GenCode: A Generic Data Augmentation Framework for Boosting Deep Learning-Based Code Understanding
This addresses a gap in preparing training data for developers in code intelligence, though it appears incremental as it builds on existing code transformation techniques.
The paper tackles the problem of data augmentation for code data in deep learning-based code understanding by introducing GenCode, a generic framework that uses generation-and-selection to enhance training, resulting in models with 2.92% higher accuracy and 4.90% better robustness on average compared to the state-of-the-art method.

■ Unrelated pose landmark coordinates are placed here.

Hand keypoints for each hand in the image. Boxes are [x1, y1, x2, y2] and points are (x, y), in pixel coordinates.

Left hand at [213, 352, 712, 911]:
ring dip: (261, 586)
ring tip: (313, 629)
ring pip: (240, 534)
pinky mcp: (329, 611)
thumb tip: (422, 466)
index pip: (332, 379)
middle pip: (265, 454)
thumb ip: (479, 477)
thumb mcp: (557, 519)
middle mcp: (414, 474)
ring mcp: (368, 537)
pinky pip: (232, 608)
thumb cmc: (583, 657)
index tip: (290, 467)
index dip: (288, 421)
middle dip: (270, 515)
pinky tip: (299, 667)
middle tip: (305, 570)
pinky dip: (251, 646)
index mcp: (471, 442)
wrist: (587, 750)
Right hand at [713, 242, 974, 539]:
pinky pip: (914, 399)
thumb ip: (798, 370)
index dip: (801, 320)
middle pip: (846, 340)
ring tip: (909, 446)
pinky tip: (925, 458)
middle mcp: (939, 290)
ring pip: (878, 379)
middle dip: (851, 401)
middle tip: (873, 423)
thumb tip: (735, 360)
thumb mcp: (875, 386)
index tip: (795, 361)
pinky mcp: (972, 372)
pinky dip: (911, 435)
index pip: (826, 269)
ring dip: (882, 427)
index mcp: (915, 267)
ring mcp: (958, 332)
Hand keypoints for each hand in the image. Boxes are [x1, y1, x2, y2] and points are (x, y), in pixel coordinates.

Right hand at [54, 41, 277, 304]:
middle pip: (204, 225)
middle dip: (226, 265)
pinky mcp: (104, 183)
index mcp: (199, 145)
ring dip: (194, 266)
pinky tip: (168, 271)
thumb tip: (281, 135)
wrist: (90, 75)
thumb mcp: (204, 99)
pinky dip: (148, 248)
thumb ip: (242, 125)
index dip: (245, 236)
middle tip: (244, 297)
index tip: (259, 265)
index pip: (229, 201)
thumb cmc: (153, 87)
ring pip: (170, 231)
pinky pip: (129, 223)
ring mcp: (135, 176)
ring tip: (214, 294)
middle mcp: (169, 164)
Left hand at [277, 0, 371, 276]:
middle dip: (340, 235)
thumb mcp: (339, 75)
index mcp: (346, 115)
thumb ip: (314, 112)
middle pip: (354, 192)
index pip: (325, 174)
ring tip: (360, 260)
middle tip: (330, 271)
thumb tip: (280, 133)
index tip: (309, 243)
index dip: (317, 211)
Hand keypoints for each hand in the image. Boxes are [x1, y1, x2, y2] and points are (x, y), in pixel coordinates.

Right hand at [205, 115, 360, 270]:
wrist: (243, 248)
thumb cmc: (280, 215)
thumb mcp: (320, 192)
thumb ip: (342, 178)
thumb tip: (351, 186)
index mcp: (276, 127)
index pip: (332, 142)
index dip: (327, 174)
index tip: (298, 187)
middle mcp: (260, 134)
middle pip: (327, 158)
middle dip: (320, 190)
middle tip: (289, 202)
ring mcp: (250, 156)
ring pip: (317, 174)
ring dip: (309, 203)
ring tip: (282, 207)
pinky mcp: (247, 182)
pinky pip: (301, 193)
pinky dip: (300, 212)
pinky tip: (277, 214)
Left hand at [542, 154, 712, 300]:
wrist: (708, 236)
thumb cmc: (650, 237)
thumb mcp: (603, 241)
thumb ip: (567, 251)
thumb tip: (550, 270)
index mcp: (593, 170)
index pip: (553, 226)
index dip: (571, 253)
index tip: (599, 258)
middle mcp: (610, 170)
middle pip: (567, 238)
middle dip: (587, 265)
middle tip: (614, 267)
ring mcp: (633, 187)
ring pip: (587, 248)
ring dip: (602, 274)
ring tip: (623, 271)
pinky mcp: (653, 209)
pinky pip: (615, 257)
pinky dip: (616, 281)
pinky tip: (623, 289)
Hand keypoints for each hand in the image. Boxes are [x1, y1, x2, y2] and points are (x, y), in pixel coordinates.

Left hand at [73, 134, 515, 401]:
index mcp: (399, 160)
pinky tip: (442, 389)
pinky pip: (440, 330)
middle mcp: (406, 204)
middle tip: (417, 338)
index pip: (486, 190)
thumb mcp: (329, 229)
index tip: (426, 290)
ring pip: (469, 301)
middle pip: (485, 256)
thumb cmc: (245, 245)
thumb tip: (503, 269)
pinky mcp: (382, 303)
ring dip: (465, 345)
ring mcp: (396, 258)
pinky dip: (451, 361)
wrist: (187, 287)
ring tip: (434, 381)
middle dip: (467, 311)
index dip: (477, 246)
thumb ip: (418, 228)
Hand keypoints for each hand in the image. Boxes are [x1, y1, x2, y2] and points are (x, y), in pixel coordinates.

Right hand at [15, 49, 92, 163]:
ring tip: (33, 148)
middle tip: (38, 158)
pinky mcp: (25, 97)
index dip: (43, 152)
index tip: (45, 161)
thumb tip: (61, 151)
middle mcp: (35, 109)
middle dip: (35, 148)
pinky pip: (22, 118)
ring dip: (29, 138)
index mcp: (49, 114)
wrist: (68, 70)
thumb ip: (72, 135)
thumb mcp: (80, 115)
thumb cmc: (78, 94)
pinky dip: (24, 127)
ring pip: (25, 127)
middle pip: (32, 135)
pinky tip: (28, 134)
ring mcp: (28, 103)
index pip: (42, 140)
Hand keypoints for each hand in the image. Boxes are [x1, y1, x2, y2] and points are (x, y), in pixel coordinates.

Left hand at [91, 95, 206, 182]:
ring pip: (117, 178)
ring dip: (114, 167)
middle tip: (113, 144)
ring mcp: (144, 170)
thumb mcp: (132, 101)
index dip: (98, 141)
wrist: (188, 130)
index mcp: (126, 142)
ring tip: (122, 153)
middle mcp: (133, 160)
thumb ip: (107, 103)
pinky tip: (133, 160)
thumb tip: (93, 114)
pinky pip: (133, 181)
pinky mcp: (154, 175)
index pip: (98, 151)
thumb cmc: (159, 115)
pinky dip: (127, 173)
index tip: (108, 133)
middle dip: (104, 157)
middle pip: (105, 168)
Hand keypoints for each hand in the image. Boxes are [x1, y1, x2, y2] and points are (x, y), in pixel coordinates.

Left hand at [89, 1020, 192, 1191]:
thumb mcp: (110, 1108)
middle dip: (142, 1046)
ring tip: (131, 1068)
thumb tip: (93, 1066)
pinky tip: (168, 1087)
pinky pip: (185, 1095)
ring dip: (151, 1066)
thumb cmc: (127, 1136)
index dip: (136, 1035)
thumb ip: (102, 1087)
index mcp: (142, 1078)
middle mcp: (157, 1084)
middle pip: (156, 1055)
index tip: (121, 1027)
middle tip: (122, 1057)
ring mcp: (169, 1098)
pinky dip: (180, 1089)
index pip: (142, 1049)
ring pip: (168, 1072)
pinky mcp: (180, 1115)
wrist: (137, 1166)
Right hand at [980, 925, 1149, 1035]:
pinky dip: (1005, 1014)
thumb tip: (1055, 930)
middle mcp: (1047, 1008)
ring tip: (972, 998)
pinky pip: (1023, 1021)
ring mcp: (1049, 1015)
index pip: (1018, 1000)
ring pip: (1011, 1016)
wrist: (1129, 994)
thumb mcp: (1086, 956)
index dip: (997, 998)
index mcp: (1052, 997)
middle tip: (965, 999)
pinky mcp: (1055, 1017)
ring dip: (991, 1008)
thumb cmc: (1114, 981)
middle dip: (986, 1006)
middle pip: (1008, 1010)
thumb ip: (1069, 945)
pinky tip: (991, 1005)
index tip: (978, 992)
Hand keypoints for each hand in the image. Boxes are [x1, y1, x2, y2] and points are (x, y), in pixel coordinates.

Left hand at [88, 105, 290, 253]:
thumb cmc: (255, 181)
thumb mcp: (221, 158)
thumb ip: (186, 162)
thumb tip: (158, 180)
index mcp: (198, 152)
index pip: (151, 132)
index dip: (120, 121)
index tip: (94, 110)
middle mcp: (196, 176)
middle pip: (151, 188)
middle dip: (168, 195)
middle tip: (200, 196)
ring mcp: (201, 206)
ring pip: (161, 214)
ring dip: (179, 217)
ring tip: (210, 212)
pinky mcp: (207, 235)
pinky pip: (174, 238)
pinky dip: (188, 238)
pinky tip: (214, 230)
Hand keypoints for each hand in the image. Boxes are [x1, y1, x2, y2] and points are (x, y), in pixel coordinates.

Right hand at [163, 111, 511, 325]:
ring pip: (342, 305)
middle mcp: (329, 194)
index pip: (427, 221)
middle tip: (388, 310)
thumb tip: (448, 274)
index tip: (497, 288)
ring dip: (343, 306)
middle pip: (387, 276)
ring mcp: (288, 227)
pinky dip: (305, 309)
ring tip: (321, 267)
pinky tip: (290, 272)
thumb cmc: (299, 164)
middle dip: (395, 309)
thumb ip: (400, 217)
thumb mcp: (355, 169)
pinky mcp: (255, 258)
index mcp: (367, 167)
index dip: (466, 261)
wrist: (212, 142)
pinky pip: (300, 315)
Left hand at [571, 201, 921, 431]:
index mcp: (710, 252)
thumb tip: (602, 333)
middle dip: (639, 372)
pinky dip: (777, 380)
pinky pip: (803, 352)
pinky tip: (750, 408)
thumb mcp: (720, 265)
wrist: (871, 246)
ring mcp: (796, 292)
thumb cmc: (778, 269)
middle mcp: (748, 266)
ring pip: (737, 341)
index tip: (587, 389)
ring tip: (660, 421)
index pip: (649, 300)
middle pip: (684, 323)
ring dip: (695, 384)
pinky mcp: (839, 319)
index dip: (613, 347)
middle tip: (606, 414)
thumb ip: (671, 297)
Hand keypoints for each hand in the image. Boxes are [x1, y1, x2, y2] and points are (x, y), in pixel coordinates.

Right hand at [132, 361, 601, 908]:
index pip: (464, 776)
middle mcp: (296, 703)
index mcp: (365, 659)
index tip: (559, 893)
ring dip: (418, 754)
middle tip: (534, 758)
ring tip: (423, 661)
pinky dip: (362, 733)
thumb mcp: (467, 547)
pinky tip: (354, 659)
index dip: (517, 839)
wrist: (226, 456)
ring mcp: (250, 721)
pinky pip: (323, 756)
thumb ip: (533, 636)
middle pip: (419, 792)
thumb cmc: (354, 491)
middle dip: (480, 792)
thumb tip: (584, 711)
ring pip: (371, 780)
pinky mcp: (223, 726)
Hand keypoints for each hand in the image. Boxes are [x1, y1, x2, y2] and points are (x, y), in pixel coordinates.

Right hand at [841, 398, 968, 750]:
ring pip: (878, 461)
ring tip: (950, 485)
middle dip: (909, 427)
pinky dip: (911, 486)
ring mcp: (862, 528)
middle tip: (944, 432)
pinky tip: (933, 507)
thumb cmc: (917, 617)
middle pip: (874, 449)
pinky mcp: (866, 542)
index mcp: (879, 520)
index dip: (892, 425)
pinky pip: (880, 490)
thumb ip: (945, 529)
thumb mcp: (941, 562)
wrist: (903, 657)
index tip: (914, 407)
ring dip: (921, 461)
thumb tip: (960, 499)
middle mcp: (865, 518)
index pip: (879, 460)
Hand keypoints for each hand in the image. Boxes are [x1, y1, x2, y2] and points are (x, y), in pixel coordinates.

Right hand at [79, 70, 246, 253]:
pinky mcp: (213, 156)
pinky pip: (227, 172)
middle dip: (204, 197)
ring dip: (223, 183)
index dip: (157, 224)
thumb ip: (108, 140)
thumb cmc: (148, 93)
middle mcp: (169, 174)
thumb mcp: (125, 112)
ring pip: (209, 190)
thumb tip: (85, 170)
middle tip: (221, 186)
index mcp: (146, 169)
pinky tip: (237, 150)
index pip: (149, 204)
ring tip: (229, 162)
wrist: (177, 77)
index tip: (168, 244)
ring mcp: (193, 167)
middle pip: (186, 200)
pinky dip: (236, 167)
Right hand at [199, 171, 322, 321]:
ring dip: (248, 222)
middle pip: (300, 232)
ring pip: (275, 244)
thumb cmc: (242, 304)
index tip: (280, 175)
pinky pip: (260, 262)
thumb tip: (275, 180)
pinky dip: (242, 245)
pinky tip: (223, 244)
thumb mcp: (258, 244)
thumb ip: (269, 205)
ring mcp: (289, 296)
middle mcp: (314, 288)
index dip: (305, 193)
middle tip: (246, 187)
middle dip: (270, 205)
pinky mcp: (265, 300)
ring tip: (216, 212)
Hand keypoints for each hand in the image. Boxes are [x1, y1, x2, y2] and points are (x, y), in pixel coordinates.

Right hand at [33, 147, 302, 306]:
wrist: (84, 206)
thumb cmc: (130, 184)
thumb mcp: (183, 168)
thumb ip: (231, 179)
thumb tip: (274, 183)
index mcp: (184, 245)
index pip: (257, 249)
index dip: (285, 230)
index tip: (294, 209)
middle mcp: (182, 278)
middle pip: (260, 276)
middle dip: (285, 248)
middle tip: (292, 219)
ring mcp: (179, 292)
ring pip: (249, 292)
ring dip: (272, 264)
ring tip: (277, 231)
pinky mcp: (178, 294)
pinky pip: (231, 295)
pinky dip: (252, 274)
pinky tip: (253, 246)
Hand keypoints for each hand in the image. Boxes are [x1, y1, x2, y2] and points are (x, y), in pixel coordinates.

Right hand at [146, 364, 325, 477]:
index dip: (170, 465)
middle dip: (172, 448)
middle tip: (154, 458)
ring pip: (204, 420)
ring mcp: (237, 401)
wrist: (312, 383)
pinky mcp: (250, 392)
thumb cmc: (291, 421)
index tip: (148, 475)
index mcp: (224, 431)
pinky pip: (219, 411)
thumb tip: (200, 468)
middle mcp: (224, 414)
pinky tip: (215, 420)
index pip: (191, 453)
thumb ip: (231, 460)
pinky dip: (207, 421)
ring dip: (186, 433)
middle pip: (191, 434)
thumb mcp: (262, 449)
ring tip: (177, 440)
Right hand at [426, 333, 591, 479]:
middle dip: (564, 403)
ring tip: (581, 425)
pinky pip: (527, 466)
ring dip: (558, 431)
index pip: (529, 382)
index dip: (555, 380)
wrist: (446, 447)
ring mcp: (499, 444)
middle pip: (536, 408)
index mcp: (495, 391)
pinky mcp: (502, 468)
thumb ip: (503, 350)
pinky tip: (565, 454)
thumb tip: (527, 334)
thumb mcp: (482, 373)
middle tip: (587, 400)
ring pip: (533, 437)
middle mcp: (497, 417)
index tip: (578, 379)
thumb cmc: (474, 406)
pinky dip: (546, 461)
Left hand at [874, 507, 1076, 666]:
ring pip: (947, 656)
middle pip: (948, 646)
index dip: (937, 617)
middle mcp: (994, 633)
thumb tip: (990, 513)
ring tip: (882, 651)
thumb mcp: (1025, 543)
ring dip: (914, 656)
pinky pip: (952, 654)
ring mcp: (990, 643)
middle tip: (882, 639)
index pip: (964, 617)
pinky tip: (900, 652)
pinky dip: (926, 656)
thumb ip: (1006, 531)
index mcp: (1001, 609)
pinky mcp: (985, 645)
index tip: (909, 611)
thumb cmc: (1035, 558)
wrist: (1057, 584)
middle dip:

Pre-trained code models lead the era of code intelligence with multiple models have been designed with impressive performance. However, one important problem, data augmentation for code data that automatically helps developers prepare training data lacks study in this field. In this paper, we introduce a generic data augmentation framework, GenCode, to enhance the training of code understanding models. Simply speaking, GenCode follows a generation-and-selection paradigm to prepare useful training code data. Specifically, it employs code transformation techniques to generate new code candidates first and then selects important ones as the training data by importance metrics. To evaluate the effectiveness of GenCode, we conduct experiments on four code understanding tasks (e.g., code clone detection) and three pre-trained code models (e.g., CodeT5). Compared to the state-of-the-art (SOTA) code augmentation method, MixCode, GenCode produces code models with 2.92% higher accuracy and 4.90% robustness on average.